Connections: Oh, Christmas Tree
The Edwards tradition of cutting a white pine from their own Northwest wood lots for a Christmas tree goes back to the time Christmas trees first became popular among East Hampton’s old-fashioned Presbyterians.
And so it was in the 1960s and ’70s when we followed Jeannette Edwards Rattray, my mother-in-law, into the woods to get ours. She would also take home clumps of different mosses and winterberries, with their glossy leaves and small red berries, to build a miniature landscape scene in a big bowl: moss for grass, tiny wooden farm animals standing under the branches of the berry-laden tree. I don’t know if this was a local tradition or if it was a family invention, but I loved it, and for years would do the same thing, adding bits of other small plants or perhaps burying a pocket mirror (standing in for a pond) to complete the storybook tableau.
As might be expected, our forays into the woods weren’t always as full of holiday cheer as we might have liked. One or the other of the kids would object, strongly, to the tree the others wanted and make a fuss until we gave in and conceded to choosing another; then the process would be repeated until everyone was in a foul temper, stamping around under the green canopy, crunching deeper and deeper into the woods to find the perfect one. Our inability to come to agreement may be the reason why we always chose an extra, little tree for the children’s teddy bears. I still tell myself each December that I am going to have a bear tree, but I usually don’t.
White pines are delicate. Their branches get dragged down by even moderately heavy ornaments, and the finished, fully ornamented and lighted product is, depending on your point of view, either a tree some woodland fairies might dance around or one you would expect to see on the Charlie Brown Christmas special. Sometimes the children’s friends would laugh at the sight.
One Christmastime in the ’70s we had cut our tree and gathered everything up and were heading home on a road that was still paved in dirt and devoid of houses when a friend, who was buying and selling real estate at the time, came along in his own vehicle in the other direction. We were satisfied with our haul and feeling pretty merry.
Ev rolled down the window of his big, green International Travelall truck. “What are you doing in our woods?” he shouted, knowing our friend would take it as a joke. The friend’s two-word response was a loud, “Whose woods?” This answer had the ring of a portent — funny because it was already kind of true, then — so imagine how it resounds now, in retrospect?

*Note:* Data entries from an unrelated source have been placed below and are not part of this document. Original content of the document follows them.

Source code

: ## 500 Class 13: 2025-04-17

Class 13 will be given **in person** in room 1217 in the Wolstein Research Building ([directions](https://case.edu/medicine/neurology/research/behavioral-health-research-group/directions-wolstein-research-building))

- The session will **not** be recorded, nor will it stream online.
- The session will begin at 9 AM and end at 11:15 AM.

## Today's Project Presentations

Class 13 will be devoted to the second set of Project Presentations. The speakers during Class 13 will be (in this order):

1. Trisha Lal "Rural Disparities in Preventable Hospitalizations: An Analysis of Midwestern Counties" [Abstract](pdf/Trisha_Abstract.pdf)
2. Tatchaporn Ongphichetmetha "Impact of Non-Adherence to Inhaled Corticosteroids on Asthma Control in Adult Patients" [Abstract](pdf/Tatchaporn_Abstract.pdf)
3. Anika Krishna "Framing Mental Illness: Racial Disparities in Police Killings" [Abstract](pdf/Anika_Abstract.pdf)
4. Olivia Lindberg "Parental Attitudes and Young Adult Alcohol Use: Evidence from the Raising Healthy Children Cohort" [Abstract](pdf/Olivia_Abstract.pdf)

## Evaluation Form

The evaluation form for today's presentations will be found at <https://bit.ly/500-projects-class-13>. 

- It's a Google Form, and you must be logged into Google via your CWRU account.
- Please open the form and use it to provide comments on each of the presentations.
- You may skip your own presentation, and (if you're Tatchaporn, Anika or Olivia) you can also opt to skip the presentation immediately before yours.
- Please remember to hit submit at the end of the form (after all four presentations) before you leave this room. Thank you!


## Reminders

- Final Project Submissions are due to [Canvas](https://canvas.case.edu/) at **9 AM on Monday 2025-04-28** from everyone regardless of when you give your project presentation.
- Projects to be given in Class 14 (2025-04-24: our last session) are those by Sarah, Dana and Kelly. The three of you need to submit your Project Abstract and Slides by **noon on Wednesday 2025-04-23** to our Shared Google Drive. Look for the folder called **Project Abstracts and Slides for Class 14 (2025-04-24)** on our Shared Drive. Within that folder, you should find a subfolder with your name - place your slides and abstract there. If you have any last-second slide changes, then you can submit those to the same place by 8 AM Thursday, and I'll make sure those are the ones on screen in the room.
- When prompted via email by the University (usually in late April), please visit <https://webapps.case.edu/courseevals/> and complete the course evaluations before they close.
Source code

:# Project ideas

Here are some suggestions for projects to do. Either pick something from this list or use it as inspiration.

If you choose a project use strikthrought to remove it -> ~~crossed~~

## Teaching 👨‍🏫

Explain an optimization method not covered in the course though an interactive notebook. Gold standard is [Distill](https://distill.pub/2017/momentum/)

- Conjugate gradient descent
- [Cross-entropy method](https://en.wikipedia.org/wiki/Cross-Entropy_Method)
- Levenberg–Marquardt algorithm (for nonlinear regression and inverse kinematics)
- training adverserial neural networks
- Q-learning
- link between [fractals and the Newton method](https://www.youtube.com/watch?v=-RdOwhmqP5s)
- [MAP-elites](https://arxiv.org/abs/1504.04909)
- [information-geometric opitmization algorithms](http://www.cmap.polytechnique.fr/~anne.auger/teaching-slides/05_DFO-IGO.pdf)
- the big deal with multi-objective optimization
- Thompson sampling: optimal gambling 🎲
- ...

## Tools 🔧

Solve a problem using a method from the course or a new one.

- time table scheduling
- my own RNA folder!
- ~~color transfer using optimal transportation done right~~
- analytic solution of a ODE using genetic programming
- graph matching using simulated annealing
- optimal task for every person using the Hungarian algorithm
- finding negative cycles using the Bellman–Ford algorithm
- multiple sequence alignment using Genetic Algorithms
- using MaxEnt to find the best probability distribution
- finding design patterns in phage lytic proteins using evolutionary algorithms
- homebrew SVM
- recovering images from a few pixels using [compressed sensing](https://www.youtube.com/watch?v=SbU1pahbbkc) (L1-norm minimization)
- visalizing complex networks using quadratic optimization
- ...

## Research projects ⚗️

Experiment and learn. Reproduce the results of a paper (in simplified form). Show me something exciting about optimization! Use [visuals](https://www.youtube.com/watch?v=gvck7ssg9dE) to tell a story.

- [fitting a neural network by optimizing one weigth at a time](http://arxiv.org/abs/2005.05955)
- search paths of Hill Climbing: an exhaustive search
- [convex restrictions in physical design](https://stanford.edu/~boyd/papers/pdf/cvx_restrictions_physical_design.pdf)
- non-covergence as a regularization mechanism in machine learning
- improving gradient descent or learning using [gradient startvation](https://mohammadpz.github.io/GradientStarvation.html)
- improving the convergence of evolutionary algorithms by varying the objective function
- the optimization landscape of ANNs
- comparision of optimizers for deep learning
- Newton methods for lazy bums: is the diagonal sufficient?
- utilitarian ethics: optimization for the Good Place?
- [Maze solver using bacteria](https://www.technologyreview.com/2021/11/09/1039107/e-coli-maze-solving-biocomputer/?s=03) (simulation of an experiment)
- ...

We don’t own any wood lots anymore, or any house lots in Northwest either, unfortunately. But I must confess that in recent years, we have held onto the tradition by surreptitiously finding places on public property or roadside byways that have overcrowded stands of white pines, cutting one, and scurrying away, hearts pounding.
Frankly, I can’t believe I am admitting this in print. But I hope that if any of you readers catch us in the act, you will be forgiving, and let us go, if only for sentimentality’s sake.